Chi di voi non ricorda quella "Mad About You" che spopolò appena scattato il 2000, ricca com'era di inconfondibili gorgheggi vocali e retaggi di sonorità dei Novanta incarnati in sintetici campanellini? Era una delle prime intrusioni nel grande mercato compiute dagli Hooverphonic, che con i notevoli "Blue Wonder Power Milk" e "The Magnificent Tree" riuscirono a infrangere i claustrofobici confini delle classifiche belghe per ottenere airplay in qualsiasi parte del globo.

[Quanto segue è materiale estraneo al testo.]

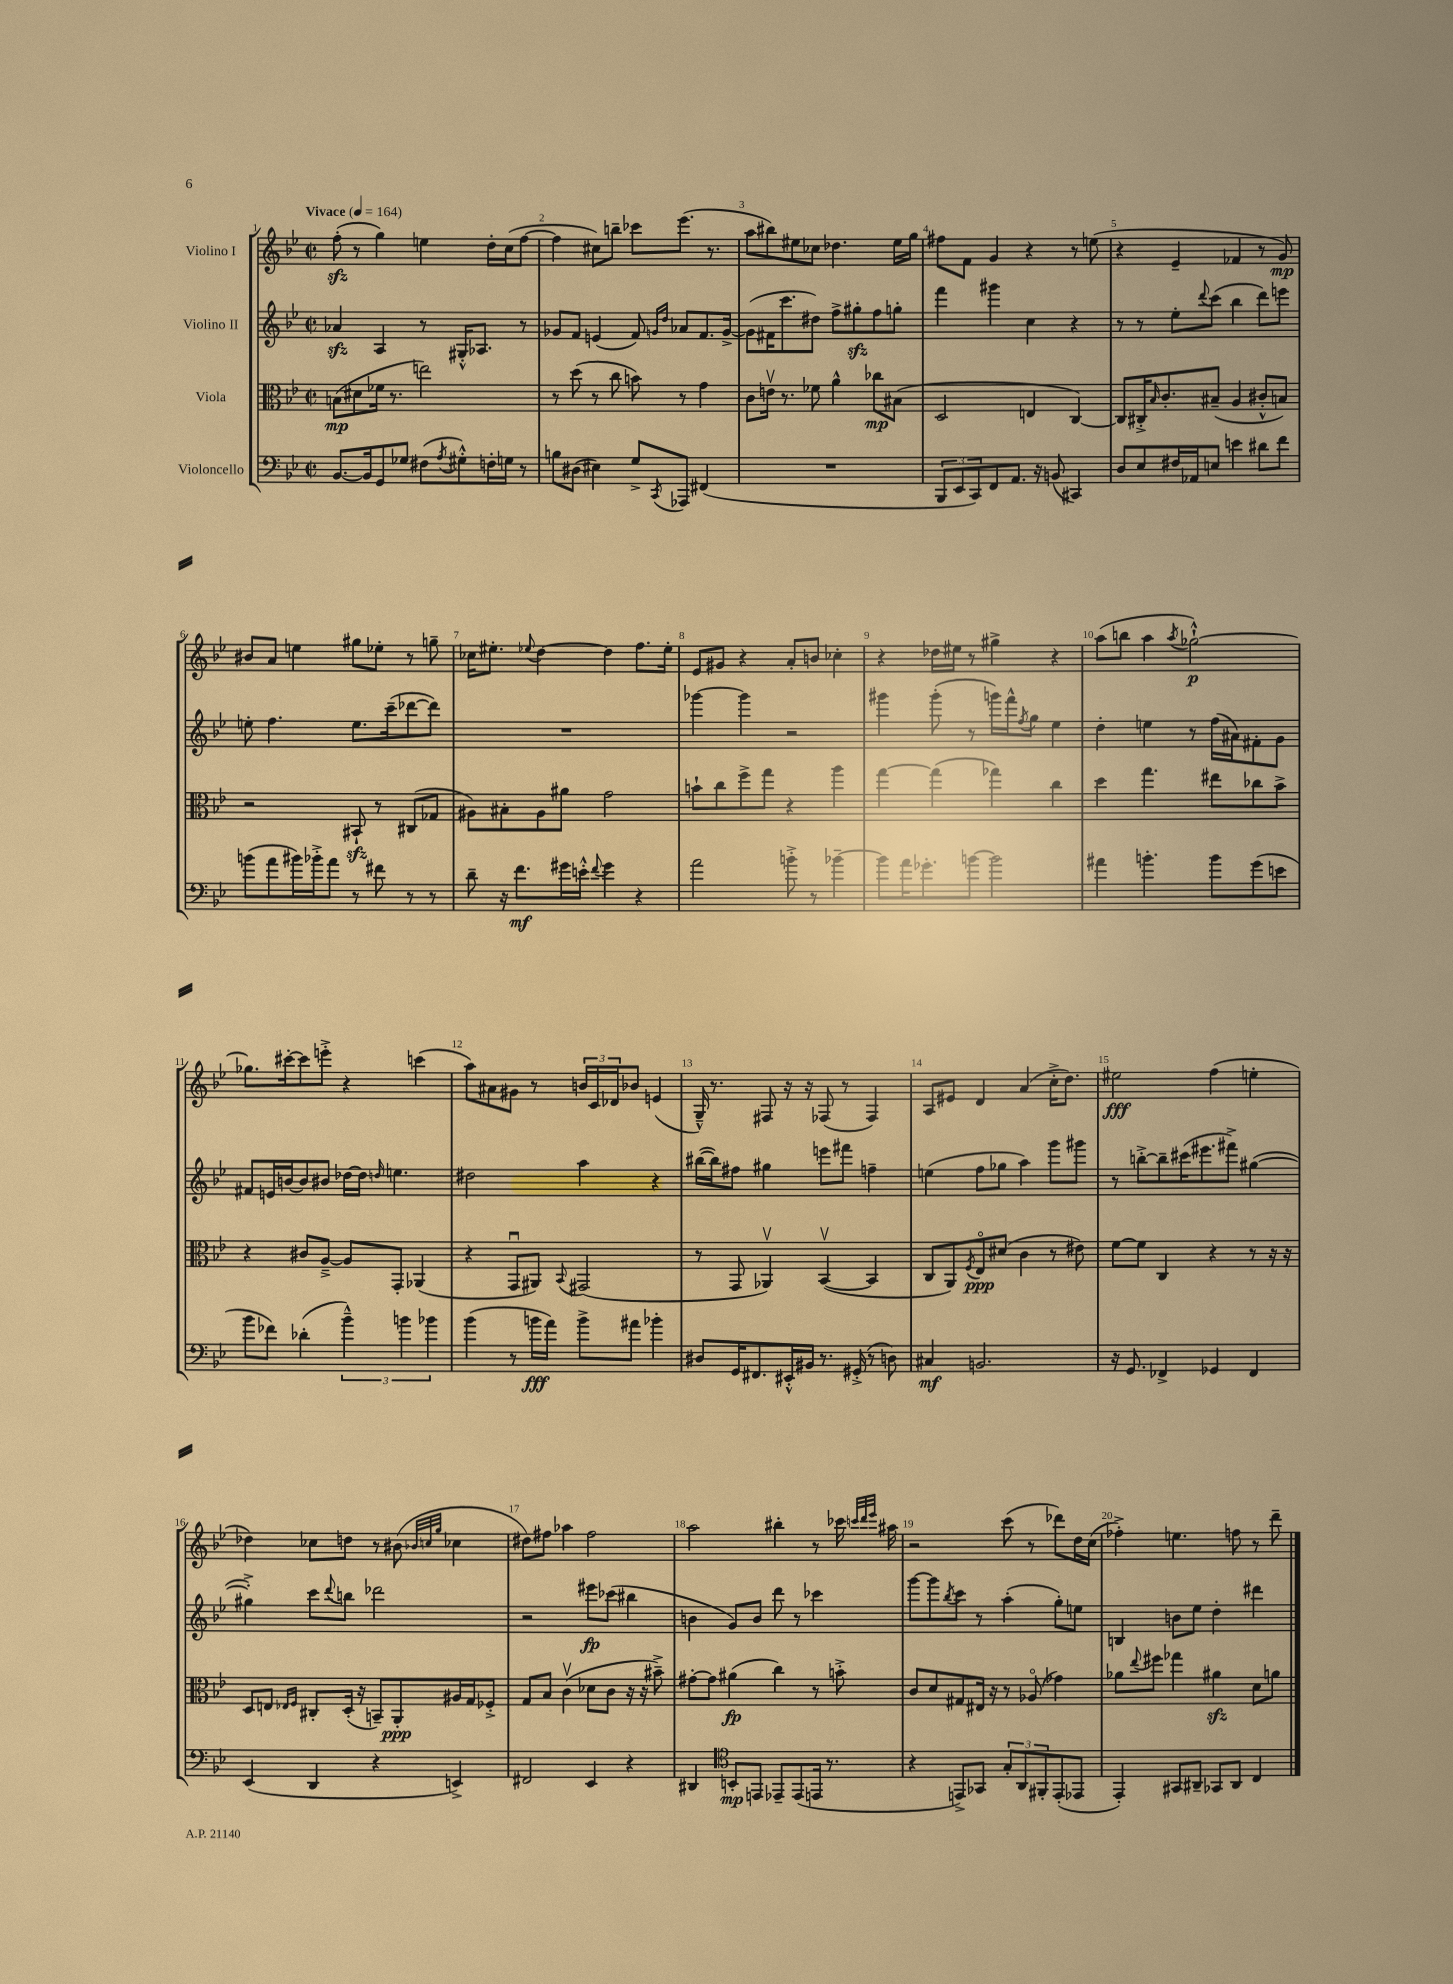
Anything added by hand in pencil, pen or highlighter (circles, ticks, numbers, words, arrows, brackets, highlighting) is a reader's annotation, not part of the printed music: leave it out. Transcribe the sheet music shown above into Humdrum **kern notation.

**kern	**kern	**kern	**kern
*staff4	*staff3	*staff2	*staff1
*clefF4	*clefC3	*clefG2	*clefG2
*k[b-e-]	*k[b-e-]	*k[b-e-]	*k[b-e-]
*M2/2	*M2/2	*M2/2	*M2/2
*met(c|)	*met(c|)	*met(c|)	*met(c|)
*MM164	*MM164	*MM164	*MM164
[8.BB-	(8B	4a-	(8ff'
.	8d#	.	8r
16BB-]	.	.	.
8GG	16f-	4A	4gg)
.	8.r	.	.
8G-	.	.	.
(8F#	2ee)	8r	4ee
8qA	.	.	.
8G#'^^)	.	16G#'^^	.
.	.	8.A-	.
16F'	.	.	16dd'
16G	.	.	(16cc
8r	.	8r	[8ff
=	=	=	=
8B	8r	8g-	4ff]
(8D#	(8dd	8f	.
4E#)	8r	(4e	8cc#)
.	8cc	.	8bb~
8G^	8b)	8f)	8ccc-
.	.	16qqg	.
8qCC	.	16qqdd	.
8AAA-	8r	8a-	(8.eee-
(4FF#	4g	8.f	.
.	.	.	8.r
.	.	[16g^	.
=	=	=	=
1r	8c	(8g]	8aa
.	16ev	16f#	8bb#)
.	8.r	8.ccc	.
.	.	.	8ee#
.	8f-	8dd#)	8cc-
.	4a^^	8ff^	4.dd-
.	.	8gg#'	.
.	8cc-	8ff	.
.	(8B#	8gg'	16ee#
.	.	.	16gg
=	=	=	=
12BBB-	2D	4fff	8ff#
12EE-	.	.	.
.	.	.	8f
12CC)	.	.	.
8FF	.	4ggg#	4g
8.AA	.	.	.
.	4E	4cc	4r
16r	.	.	.
(8BB	.	.	.
4CC#)	[4C)	4r	8r
.	.	.	(8ee
=	=	=	=
8D	8C]	8r	4r
8E-	16C#'^	8r	.
.	16qqB-	.	.
.	8.c'	.	.
16F#	.	8ee-'	4e-~
16AA-	.	.	.
.	.	8qqddd	.
8E	(8B#~	(8ccc	.
4e	4A	4bb-	4f-
8d#	8c#'^^	8ddd)	8r
8f	8B)	8eee	8g)
=	=	=	=
(8b	2r	8ee'	8b#
8a	.	4.ff	8a
16b#)	.	.	4ee
16b-'^	.	.	.
8a	.	.	.
8r	8BB#`	8.ee	8gg#
8f#	8r	.	8ee-'
.	.	(16ccc~	.
8r	(8C#	[8ddd-	8r
8r	8G-	8ddd-])	8gg~
=	=	=	=
8d~	8A#)	1r	16cc-
.	.	.	8.ee#'
16r	8B#'	.	.
8.f	.	.	.
.	.	.	8qqee-
.	8A#	.	[4dd
16g#	8a#	.	.
16e'^^	.	.	.
8qqf	.	.	.
4g#	2g	.	4dd]
4r	.	.	8.ff
.	.	.	16ee-'
=	=	=	=
2a	8b`	[4ggg-	8e-
.	8cc	.	8g#
.	8ff^	4ggg-]	4r
.	8gg	.	.
8b'^	4r	2r	8a'
8r	.	.	8b
[4b-~	4aa	.	4cc-'
=	=	=	=
8b-]	[4gg	4ggg#	4r
16a	.	.	.
8.g-'	.	.	.
.	(4gg]	(8ggg#'	16dd-
.	.	.	16ee#
[8b	.	8r	8r
2b]	4gg-)	16ggg)	4gg#^
.	.	16fff^^	.
.	.	8qff	.
.	.	8gg	.
.	4cc	4ee-	4r
=	=	=	=
4a#	4dd	4dd'	(8aa
.	.	.	8bb
4.b'	4.gg	4ee	4aa
.	.	.	8qaa
.	.	8r	[2gg-`^^)
8b	8ee#	(16ff	.
.	.	16a#)	.
(8g	8cc-	8f#'	.
8e	8b-^	8g	.
=	=	=	=
8b-	4r	8f#	8.gg-]
8f-)	.	16e	.
.	.	[16b	[16ccc#'
(4d-'	8c#	8b]	8ccc#]
.	[8A~^	8b#	8eee'^
6b-~^^)	8A]	[16dd-	4r
.	.	16dd-]	.
.	.	16qqdd	.
.	8GG'	4.ee	.
6b	.	.	.
.	(4AA-	.	(4ccc
6b-	.	.	.
=	=	=	=
(4b-	4r	2dd#	8aa)
.	.	.	8a#
8r	8GGu	.	8g#
16b	8AA#)	.	8r
16a)	.	.	.
.	8qqBB-	.	.
8b^	(2GG#	4aa	24b
.	.	.	24c
.	.	.	24d-
8a#	.	.	8b-
4b-'	.	4r	(4e
=	=	=	=
8D#	8r	([16bb#	16G~^^)
.	.	16bb#])	8.r
16GG	8GG	8ff#	.
8.FF#	.	.	.
.	4AA-v)	4gg#	8F#
16EE#'^^	.	.	16r
16BB#	.	.	16r
8.r	([4BB-v	8eee	(8F-
.	.	8fff#	8r
(16GG#'^	.	.	.
8r	4BB-]	4ff~	4F-)
8D)	.	.	.
=	=	=	=
4C#	8C	(4ee	8A
.	8AA)	.	8e#
.	8qF	.	.
2.BB	8E-o	8ff	4d
.	(8d#	8gg-	.
.	4c	4aa)	(4a
.	8r	8ggg	16cc'^
.	.	.	8.dd)
.	8e#)	8ggg#	.
=	=	=	=
16r	[8f	8r	2ee#
8.GG	.	.	.
.	8f]	[8bb'^	.
4FF-^	4C	8bb~]	.
.	.	(16ccc#	.
.	.	8.eee#	.
4GG-	4r	.	(4ff
.	.	8fff#^)	.
4FF-	8r	([4gg#	4ee'
.	16r	.	.
.	16r	.	.
=	=	=	=
(4EE-	8D	4gg#'^])	4dd-)
.	8E	.	.
.	16qqE-	.	.
.	16qqF	.	.
4DD	8C#'	8ccc	8cc-
.	.	8qqddd	.
.	(16D'	8bb	8dd
.	16r	.	.
4r	8BB~)	2ddd-	8r
.	8AA'	.	(8b#
.	.	.	32qqb-
.	.	.	32qqcc
.	.	.	32qqgg
4EE^)	16A#	.	4cc-
.	16G	.	.
.	8F-'^	.	.
=	=	=	=
2FF#	8G	2r	8dd#)
.	8B-	.	8ff#
.	(4cv	.	4aa-
4EE-	8d-	8eee#	2ff#
.	8c	(8ccc-	.
4r	16r	4bb#	.
.	16r	.	.
.	8b#~^)	.	.
=	=	=	=
4DD#	[8g#'	4b	2aa
.	8g#]	.	.
*clefC4	*	*	*
8BB'	(4a#	8g)	.
8EE	.	8b	.
8EE-~	4cc)	8ddd	4bb#'
(8EE-	.	8r	.
16EE	8r	4ccc-	8r
8.r	.	.	.
.	8b'^	.	16ccc-
.	.	.	32qqccc
.	.	.	32qqddd
.	.	.	32qqeee-
.	.	.	16aa#
=	=	=	=
4r	8c	[8ggg	2r
.	8d	8ggg]	.
.	.	8qbb-	.
8EE^)	8G#	8ccc	.
8GG-	16E#	8r	.
.	16r	.	.
12G'	8r	(4aa'	(8ccc
12AA	.	.	.
.	(8A-o	.	8r
12FF#'	.	.	.
(8EE'	4g-)	8gg')	8ddd-)
8EE-	.	8ee	16dd
.	.	.	(16cc
=	=	=	=
4EE-')	8a-	4B	4ff-'^)
.	8qqee-	.	.
.	8ff#	.	.
8GG#	4gg-	8b	4.ee
8AA#~	.	8ee-	.
8GG-	4a#	4dd'	.
8AA#	.	.	8ff
4C	8d	4ddd#	8r
.	8a	.	8ddd~
==	==	==	==
*-	*-	*-	*-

Una carriera che, però, non sbocciò mai per davvero, come d'altra parte scarso fu il futuro che ebbe il piacevole trip-hop di quelle prime fatiche in studio. Dal profondo di un mesto dimenticatoio, così, la band guidata dal polistrumentista Alex Callier ha provato e riprovato a rimettersi in gioco con svariati cambiamenti di registro, di stile e anche di formazione, l'ultimo dei quali ha visto la vocalist dei primi successi, la bionda Geike Arnaert, sostituita dalla giovanissima Noémie Wolfs, frontwoman dotata di quel fascino indie-tormentato che tanto fa cool ai giorni nostri.
Ed è forse anche per adeguarsi alle nuove competenze vocali della Wolfs che sul loro ultimissimo album gli Hooverphonic installano il proprio sound su canoniche, ruffiane coordinate pop-rock, prendendo un po' dei Cranberries e un po' della malinconia della O'Riordan solista (il roco cantato di "Bad Weather", o le dolcezze di "Ether"), qualcos'altro dallo spleen di tanti act alternative contemporanei (l'incoraggiante apertura del singolo "Amalfi", purtroppo dissolta presto in una coda interminabile di inspiegabili "na-na-na"), finendo anche per smarrirsi in pasticciati omaggi adesso al dance pop ("Boomerang") o agli anni '60 (l'improponibile botta-risposta del ritornello di "Devil Kind Of Girl").
Bastano poche battute per capire che aria tiri, e ognuna delle tantissime tracce non sarà che un'amarissima conferma: tra le mani abbiamo una raccolta di quindici brani che nel più favorevole dei casi si dimenticano presto, nel peggiore lasciano ben impresse in memoria le tremende laccature di cui fanno sfoggio. Troppo inutili cori, troppi rimandi a prassi compositive cadute in disuso da decenni, troppe ballate molli e inconcludenti (vogliamo parlare di "ABC Of Apology"?). E dire che alla base della registrazione c'era un progetto anche abbastanza interessante, ribattezzato "Hooverdomestic", che non era -come potrebbe sembrare- una vendita di aspirapolveri porta a porta, ma l'incisione delle tracce in diverse abitazioni messe a disposizione dai fan, utilizzando anche strumenti musicali trovati in loco. Lodevole iniziativa, indubbiamente, ma un particolare processo costruttivo non può rendere godibili idee pessime alla radice. E il prodotto, dunque, non può che essere un album come "Reflections": stucchevole, vuoto, superfluo.